Hep bir sessizlik bekle gelmeyecek sen bekle. Gecenin son otobüsü çoktan gitmiş. Eskinin o geniş sokakları nasıl da çekmiş daralmış çocukluğun. Sevmek gibi geliyordu her şey dar sokakların geniş olduğu zamanlarda. Rüzgarı hep karıştırıyordu. İmbata fırtına dediği hafif rüzgarın gemi direklerini kırdığında. Ve zamanın defalarca suikastine uğrayıp, çoğunda ölüvermek hemen anında.
Metal bir seste telefonda değil. Bir kitap elde koşuşturmacalı bir dolu yol, bir yerlerde bir yerlere koşan ölü yazarların kendi ölü öyküleri Trieste- Torino- Belgrat- Hamburg- Berlin Zagrep uçmadan koşmaca arıyor. Vaz geçilmiş yaşamlar. Zagrep Radyosunda Lili Marlen çalıyormuydu? Aynı zamanlarda oralarda. Dinledi mi? Atilla İlhan şiirinde söyler. Oradan.

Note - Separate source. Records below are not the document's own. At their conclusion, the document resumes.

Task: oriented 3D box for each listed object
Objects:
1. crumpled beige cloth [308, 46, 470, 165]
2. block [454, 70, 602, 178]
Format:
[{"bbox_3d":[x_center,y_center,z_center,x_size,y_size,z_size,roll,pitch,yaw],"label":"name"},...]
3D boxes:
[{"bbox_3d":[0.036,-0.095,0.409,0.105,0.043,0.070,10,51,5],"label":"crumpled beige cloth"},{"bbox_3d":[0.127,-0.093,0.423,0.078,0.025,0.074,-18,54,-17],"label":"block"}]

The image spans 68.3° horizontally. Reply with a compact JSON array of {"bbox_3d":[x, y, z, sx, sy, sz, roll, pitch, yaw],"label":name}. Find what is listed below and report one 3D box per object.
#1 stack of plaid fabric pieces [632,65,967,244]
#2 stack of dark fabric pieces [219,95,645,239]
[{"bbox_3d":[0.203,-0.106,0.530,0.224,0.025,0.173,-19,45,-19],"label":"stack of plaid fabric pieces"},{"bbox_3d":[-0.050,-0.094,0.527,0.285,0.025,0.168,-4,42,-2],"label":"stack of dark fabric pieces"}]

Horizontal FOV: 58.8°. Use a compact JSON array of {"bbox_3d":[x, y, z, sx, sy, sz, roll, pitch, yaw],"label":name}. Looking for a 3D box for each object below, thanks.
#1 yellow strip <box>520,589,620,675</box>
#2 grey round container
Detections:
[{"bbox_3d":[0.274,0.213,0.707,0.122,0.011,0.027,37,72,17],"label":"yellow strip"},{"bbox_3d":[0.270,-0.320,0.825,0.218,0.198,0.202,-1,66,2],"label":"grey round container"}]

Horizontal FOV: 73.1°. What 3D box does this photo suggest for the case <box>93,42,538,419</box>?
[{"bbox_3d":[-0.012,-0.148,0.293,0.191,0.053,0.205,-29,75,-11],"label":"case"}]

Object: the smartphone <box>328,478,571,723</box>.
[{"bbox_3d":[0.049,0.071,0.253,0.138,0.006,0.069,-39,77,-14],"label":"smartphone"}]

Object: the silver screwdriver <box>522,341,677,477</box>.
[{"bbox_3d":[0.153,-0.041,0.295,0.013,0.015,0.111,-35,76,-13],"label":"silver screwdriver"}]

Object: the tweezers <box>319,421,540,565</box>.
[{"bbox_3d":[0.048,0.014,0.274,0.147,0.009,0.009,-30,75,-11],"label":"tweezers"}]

Roma otelinde kaldı mı? Tezer Özlü’nün Orazio’su otelde çalışıyordu o yıllarda. Belki tesadüf yan masada elimdeki kitap yazılırken bir an yolların içinde teğet hayatlar. Sevişmeyi öğretmişti ona. Sevmeyi öğrenebilseydi aynı yerlerde. Ya da hep bildiği içinde kalan. Metal de ses.
“Hafızasını nasıl kaybetti?”. “ Yere düştü”. “ Alıp yerine konmuyor mu?” Çocukluğun güzel yorumu. Bir de silip parlatıp tozunu üfleyip. Hatırlamak ne zor. Unutmuş olamaz. Mısır tarlaları tepelerde, onlarda bitti mi?
Hakkında hiçbir şey anlatmaya gerek yok, gece yarılarını biraz geçen bir zamanda son duyduğum ağız dolusu lafların sakini bir ses. İrkiyor. Hadi kalk, bu gece uykun benim ben aldım, sana günde altmış sigara o da mı yok. Bir omuz silkiş başka bir şey kalmadı. Venedik bir santim daha batmış olmalı, bu kadar yoldan anlattığı batıyor olduğuydu. Sevmez o lunapark, uzay gemisi gibi şehri.